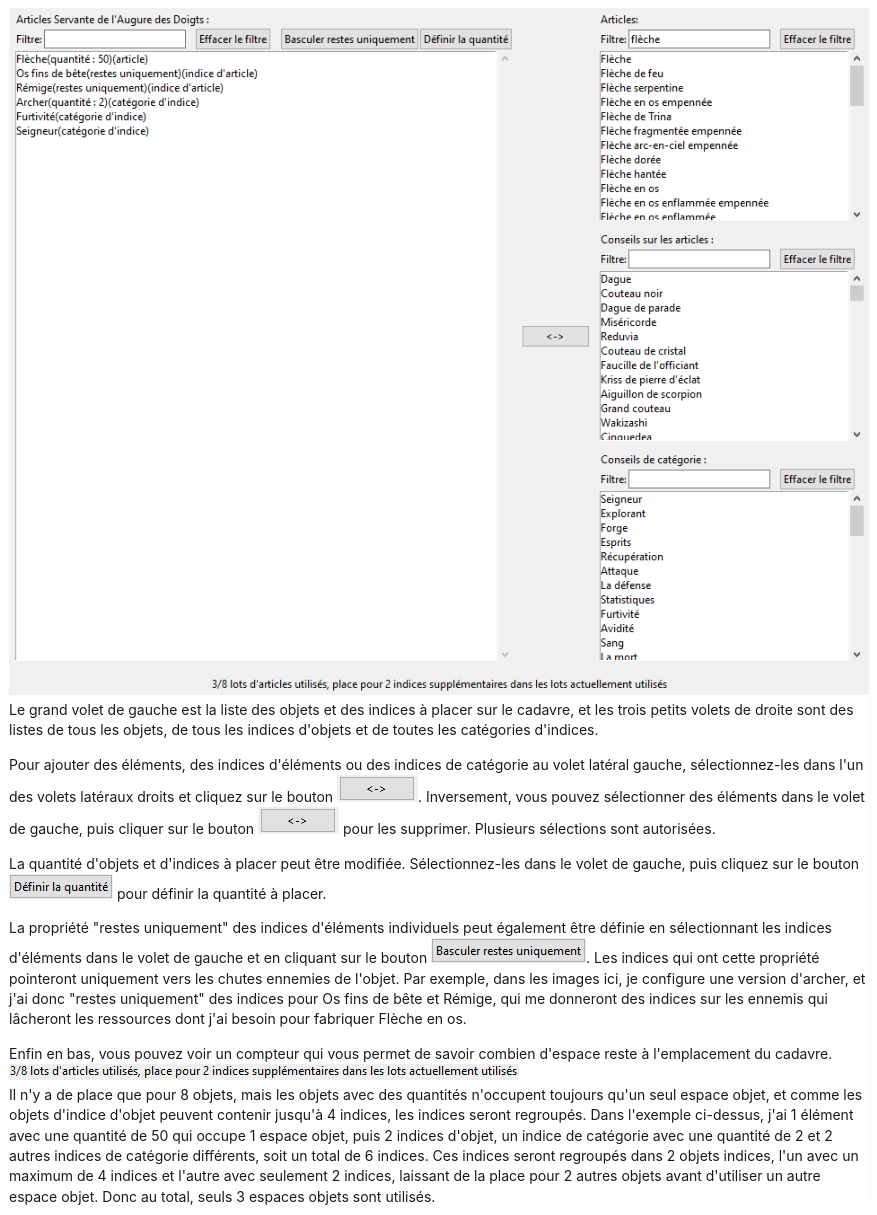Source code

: ![](images/maidenItems_frafr.png)  
Le grand volet de gauche est la liste des objets et des indices à placer sur le cadavre, et les trois petits volets de droite sont des listes de tous les objets, de tous les indices d'objets et de toutes les catégories d'indices.  
  
Pour ajouter des éléments, des indices d'éléments ou des indices de catégorie au volet latéral gauche, sélectionnez-les dans l'un des volets latéraux droits et cliquez sur le bouton ![](images/<->.png). Inversement, vous pouvez sélectionner des éléments dans le volet de gauche, puis cliquer sur le bouton ![](images/<->.png) pour les supprimer. Plusieurs sélections sont autorisées.  
  
La quantité d'objets et d'indices à placer peut être modifiée. Sélectionnez-les dans le volet de gauche, puis cliquez sur le bouton ![](images/setQuantity_frafr.png) pour définir la quantité à placer.  
  
La propriété "restes uniquement" des indices d'éléments individuels peut également être définie en sélectionnant les indices d'éléments dans le volet de gauche et en cliquant sur le bouton ![](images/dropOnly_frafr.png). Les indices qui ont cette propriété pointeront uniquement vers les chutes ennemies de l'objet. Par exemple, dans les images ici, je configure une version d'archer, et j'ai donc "restes uniquement" des indices pour Os fins de bête et Rémige, qui me donneront des indices sur les ennemis qui lâcheront les ressources dont j'ai besoin pour fabriquer Flèche en os.  
  
Enfin en bas, vous pouvez voir un compteur qui vous permet de savoir combien d'espace reste à l'emplacement du cadavre.  
![](images/maidenSpace_frafr.png)  
Il n'y a de place que pour 8 objets, mais les objets avec des quantités n'occupent toujours qu'un seul espace objet, et comme les objets d'indice d'objet peuvent contenir jusqu'à 4 indices, les indices seront regroupés. Dans l'exemple ci-dessus, j'ai 1 élément avec une quantité de 50 qui occupe 1 espace objet, puis 2 indices d'objet, un indice de catégorie avec une quantité de 2 et 2 autres indices de catégorie différents, soit un total de 6 indices. Ces indices seront regroupés dans 2 objets indices, l'un avec un maximum de 4 indices et l'autre avec seulement 2 indices, laissant de la place pour 2 autres objets avant d'utiliser un autre espace objet. Donc au total, seuls 3 espaces objets sont utilisés.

Action item:
For this exercise, please output exactly the lines above starting at the line with "La quantité d'objets" and ending at the line with "Flèche en os.", ends included.

Answer to this exercise:
La quantité d'objets et d'indices à placer peut être modifiée. Sélectionnez-les dans le volet de gauche, puis cliquez sur le bouton ![](images/setQuantity_frafr.png) pour définir la quantité à placer.  
  
La propriété "restes uniquement" des indices d'éléments individuels peut également être définie en sélectionnant les indices d'éléments dans le volet de gauche et en cliquant sur le bouton ![](images/dropOnly_frafr.png). Les indices qui ont cette propriété pointeront uniquement vers les chutes ennemies de l'objet. Par exemple, dans les images ici, je configure une version d'archer, et j'ai donc "restes uniquement" des indices pour Os fins de bête et Rémige, qui me donneront des indices sur les ennemis qui lâcheront les ressources dont j'ai besoin pour fabriquer Flèche en os.  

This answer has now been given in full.